Alzo la vista por el muro desconchado, que aún conserva los impactos de metralla de la última guerra, y observo el cuarto piso donde vivían Bruno e Isabella, y el hijo de ambos, Bastian. Ella era reportera del periódico Berliner Zeitung; él trabajaba en una constructora estatal, y el niño asistía a un jardín infantil llamado Rosa Luxemburg. Formaban una familia joven y encantadora, bastante feliz.
Isabella era mi amante.
Tenía las mejillas color damasco, un par de ojos oscuros relampagueantes y labios carnosos y con forma de corazón. Un aire de niña de sangre eslava cruzaba su rostro de pómulos altos, y su espesa cabellera se agitaba sobre sus hombros cuando caminaba rápidamente. Era una muchacha llena de entusiasmo, salvo cuando se acordaba de que vivía detrás del Muro, ese que no podría cruzar hasta que jubilara.

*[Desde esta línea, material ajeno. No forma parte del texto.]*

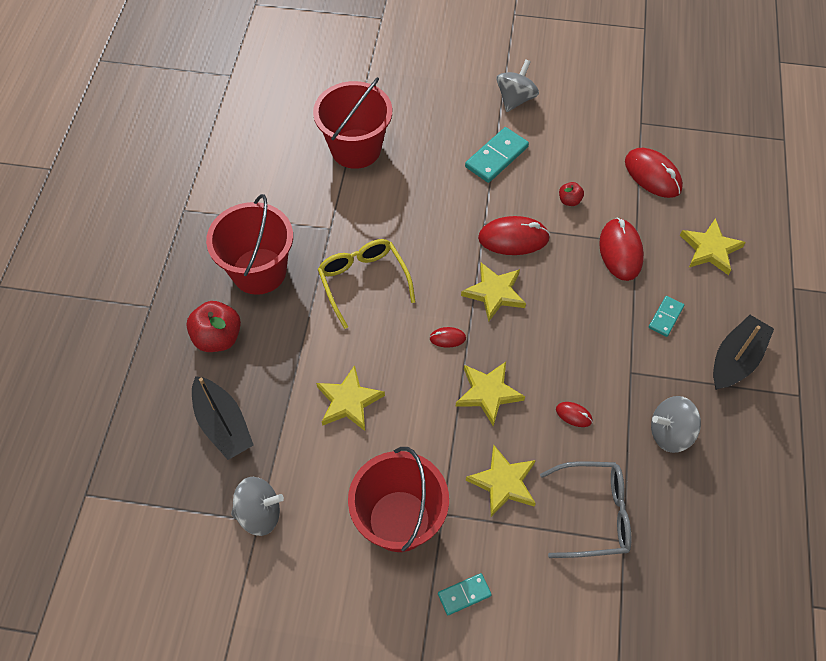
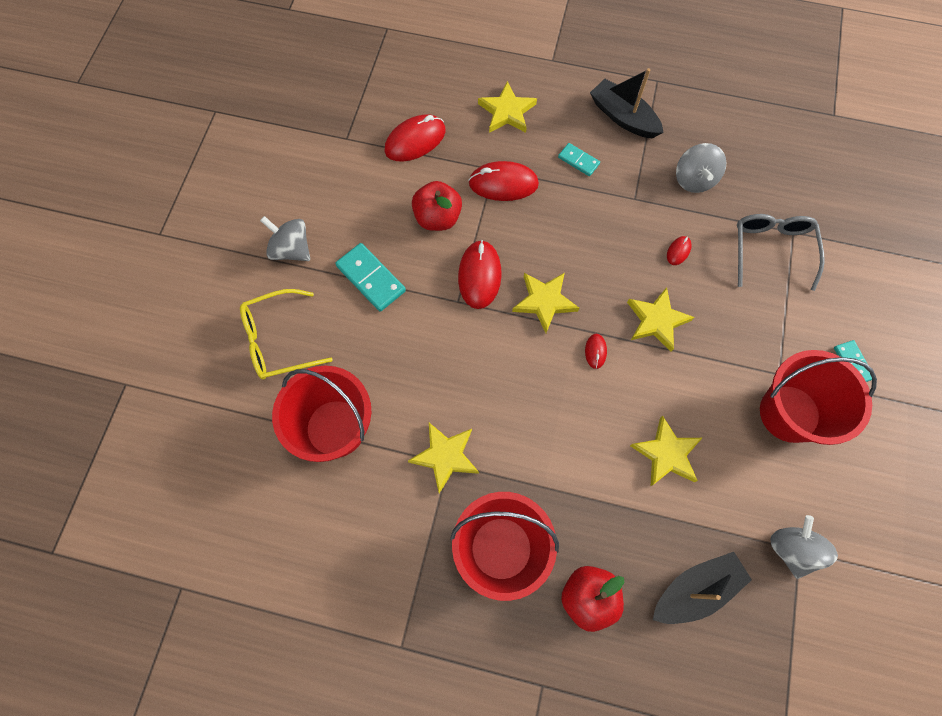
camera: 85 degrees left, 10 degrees up
(363, 281) = (522, 431): yellow glasses -> yellow glasses (278, 340)
(503, 482) = (746, 318): yellow star -> yellow star (445, 456)
(569, 200) = (437, 218): red apple -> red apple, size x1.93

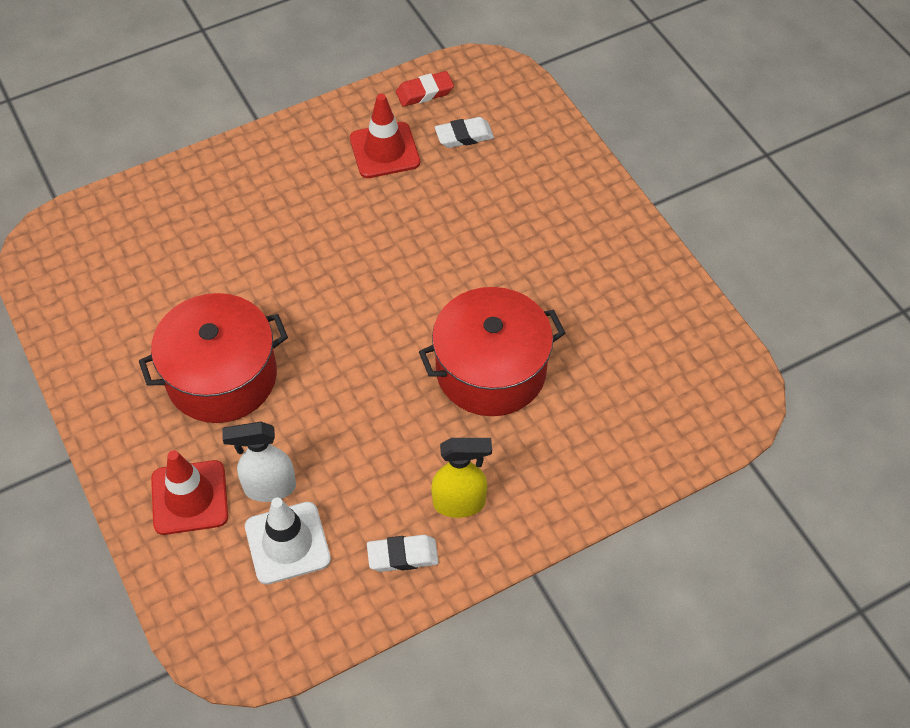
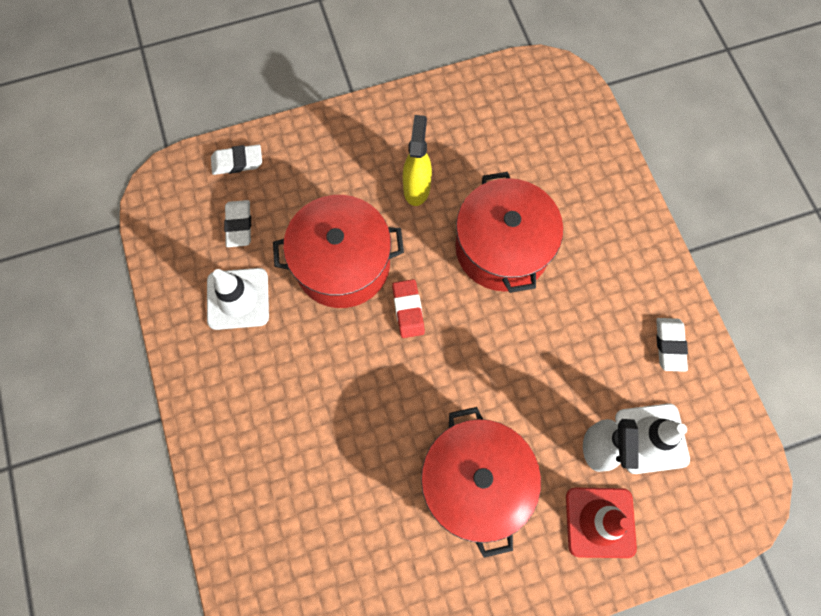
camera: 80 degrees left, 15 degrees up
(384, 150) = (238, 299): red traffic cone -> white traffic cone
(424, 92) = (174, 251): red eraser -> red eraser (408, 310)
(440, 227) = (342, 263): none -> red pot
(460, 503) = (625, 293): yellow spray bottle -> yellow spray bottle (417, 188)
(535, 121) = (237, 162): none -> white eraser

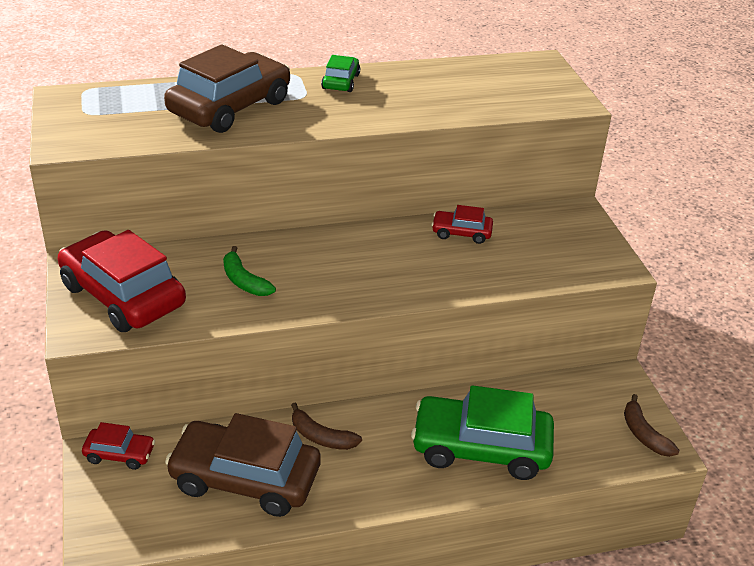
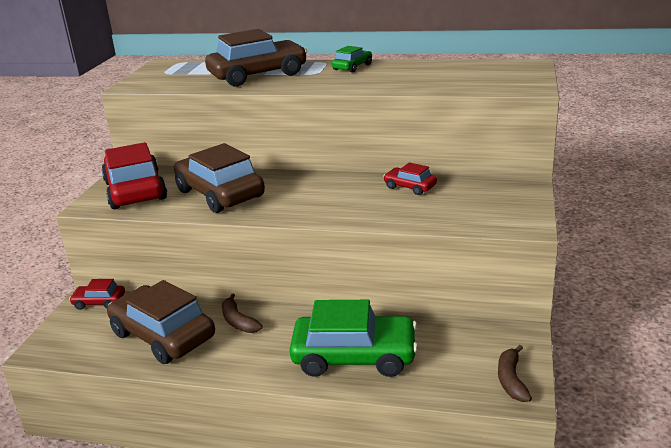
camera: 30 degrees right, 10 degrees down
(120, 454) = (99, 302): red car -> red car turned 150 degrees clockwise
(244, 281) = (220, 194): green banana -> brown car
(481, 448) = (354, 356): green car -> green car turned 150 degrees clockwise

Todos éramos jóvenes y más o menos alegres entonces.
Isabella vivía en la Oderberger Strasse, que terminaba en el Muro. Yo, lejos de aquí, en la ciudad de Bernau, donde tuve otra novia a la que amé con delirio: Carolina.
Sé que muchos dirán que no se puede amar a una persona y serle infiel al mismo tiempo, pero yo soy la mejor prueba de que eso puede ocurrir. En todo caso, las vicisitudes del amor y el desamor no pertenecen a esta, sino a otra marejada de recuerdos. Ahora, la brisa arremolina los copos de nieve y la luz de los faroles los vuelve translúcidos. Yo sigo ante el portón, acumulando nieve sobre los hombros y la cabeza, con las manos en los bolsillos del abrigo, la maleta a mi lado, sumido en la emoción que me causa retornar a lo que un día fue un puerto de recalada.
¿Por qué he regresado a Berlín? No lo sé muy bien. O quizá lo sé, y tal vez sean muchas las razones. Lo cierto es que hace poco, en mi casa del Midwest, mientras escuchaba una canción de Coldplay y surfeaba en la web, me topé con los acogedores estudios renovados que alquila Brilliant Apartments en distintas ciudades europeas. Enorme fue mi sorpresa al notar que uno de estos estudios se encontraba justo en la vivienda de Isabella. Las fotografías no podían engañarme. Las interpreté como una invitación y sentí de inmediato la tentación de cruzar el Atlántico para explorar los espacios que frecuenté hacía varias décadas.
El taxi amarillo se marchó hace un rato. Presiono el timbre con un cosquilleo en el estómago y espero. Intuyo que en cuanto atraviese el umbral arrancándole quejidos a las tablas del piso, me adentraré en un mundo que va mucho más allá de Isabella y Carolina, un mundo que es mío y de otros, y del cual no he de regresar incólume.